Shenanigans
Notre Dame at Morningside,
1919. (George Gipp broke his leg in this game)
It was this game that produced one of the most hilarious and probably most
apocryphal of all Irish football stories. It was so cold that the
Morningside coach equipped all his players with white cotton gloves. On one
of the first plays from scrimmage there was a huge pile-up and, allegedly,
the Notre Dame linemen came up wearing the white gloves.
"Not quite true," said Rock, "but a couple pair did change
hands during the game."
* * * * * *
At a Christmas Eve party given
for the Notre Dame team during our stopover in Houston on the way to the
1925 Rose Bowl, Rockne was his familiar humorous self.

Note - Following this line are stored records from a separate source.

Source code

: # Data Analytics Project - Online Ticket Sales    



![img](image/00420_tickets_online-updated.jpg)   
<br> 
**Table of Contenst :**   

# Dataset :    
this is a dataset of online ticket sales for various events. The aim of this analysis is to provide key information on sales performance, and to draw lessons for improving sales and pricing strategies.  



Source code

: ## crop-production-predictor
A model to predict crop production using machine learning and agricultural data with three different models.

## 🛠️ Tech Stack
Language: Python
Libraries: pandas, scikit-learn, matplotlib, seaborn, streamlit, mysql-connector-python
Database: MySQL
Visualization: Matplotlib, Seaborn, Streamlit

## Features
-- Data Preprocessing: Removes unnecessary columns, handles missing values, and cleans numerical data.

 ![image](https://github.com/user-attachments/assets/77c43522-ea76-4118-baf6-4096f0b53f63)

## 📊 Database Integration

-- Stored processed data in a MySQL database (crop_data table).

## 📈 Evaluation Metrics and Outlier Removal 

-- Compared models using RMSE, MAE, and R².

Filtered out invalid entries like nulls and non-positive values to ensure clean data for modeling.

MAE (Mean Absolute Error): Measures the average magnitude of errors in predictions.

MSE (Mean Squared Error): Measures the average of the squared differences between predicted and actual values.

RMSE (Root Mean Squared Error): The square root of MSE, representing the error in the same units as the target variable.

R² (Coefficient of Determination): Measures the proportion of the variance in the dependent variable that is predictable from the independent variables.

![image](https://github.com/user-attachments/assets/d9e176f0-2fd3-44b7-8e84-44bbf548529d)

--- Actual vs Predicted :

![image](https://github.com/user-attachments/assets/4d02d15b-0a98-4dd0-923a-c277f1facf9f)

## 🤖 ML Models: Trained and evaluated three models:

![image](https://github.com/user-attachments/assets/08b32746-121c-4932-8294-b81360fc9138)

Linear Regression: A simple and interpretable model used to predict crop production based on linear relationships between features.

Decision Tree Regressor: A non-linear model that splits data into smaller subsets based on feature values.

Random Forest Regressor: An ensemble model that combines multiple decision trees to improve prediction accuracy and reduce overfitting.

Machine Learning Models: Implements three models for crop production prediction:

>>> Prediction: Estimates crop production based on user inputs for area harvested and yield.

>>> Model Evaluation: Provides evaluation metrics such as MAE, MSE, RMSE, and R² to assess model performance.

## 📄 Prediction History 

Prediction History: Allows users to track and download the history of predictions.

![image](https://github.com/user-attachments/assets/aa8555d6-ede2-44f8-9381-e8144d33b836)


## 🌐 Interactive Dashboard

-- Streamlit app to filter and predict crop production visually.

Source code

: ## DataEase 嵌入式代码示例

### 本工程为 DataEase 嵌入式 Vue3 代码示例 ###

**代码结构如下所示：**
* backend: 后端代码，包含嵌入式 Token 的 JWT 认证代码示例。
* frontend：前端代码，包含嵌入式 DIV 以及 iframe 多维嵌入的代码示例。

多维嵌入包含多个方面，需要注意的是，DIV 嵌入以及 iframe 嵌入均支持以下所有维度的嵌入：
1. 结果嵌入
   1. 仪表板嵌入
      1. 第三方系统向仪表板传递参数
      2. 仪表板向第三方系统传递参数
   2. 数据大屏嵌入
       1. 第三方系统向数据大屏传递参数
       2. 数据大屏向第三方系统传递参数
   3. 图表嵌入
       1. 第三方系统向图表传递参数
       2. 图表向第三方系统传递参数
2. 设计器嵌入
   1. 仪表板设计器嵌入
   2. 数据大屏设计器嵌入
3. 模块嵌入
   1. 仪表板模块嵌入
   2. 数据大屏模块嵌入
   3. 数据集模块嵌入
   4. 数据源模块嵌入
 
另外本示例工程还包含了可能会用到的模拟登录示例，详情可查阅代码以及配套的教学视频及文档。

After-dinner speeches
were in order and he was asked to comment on the city.
"What do you think of Houston?" somebody wanted to know. Houston
was only then beginning to grow.
Rock grinned.
"I'm afraid to answer that," he said. "in New Orleans, I was
asked what I thought of that city and I remarked that I thought it was a
very unique town. One of the good Latin padres challenged my choice of the
word unique.
" 'You mean,' he said, 'unus, meaning one; and equus, meaning horse.
What you're saying, Mr. Rockne, is that New Orleans is a one-horse town!'
"And so," Rock told our Houston audience, "I don't think I'd
better answer your question about what I think of Houston."
* * * * * *
Nordy Hoffman, guard on
Rockne's famous undefeated team of 1931 recalls:
"'A few years ago I was coming out of my office in Washington, D.C.,
and a woman was standing on the sidewalk in front of me, trying to talk to
me. I was so busy and feeling so important that I walked right by her and
jumped in a cab and rode away. On the ride I started thinking about the
woman and about Rockne and about how this was not what he'd taught me. I
realized that I was such a jerk. I told the cabdriver to go back to my
office and he did. I found the woman and asked her what she'd been trying to
tell me. 'I haven't eaten in a week,' she said. I gave her some money and
she promised to repay me. I said she already had."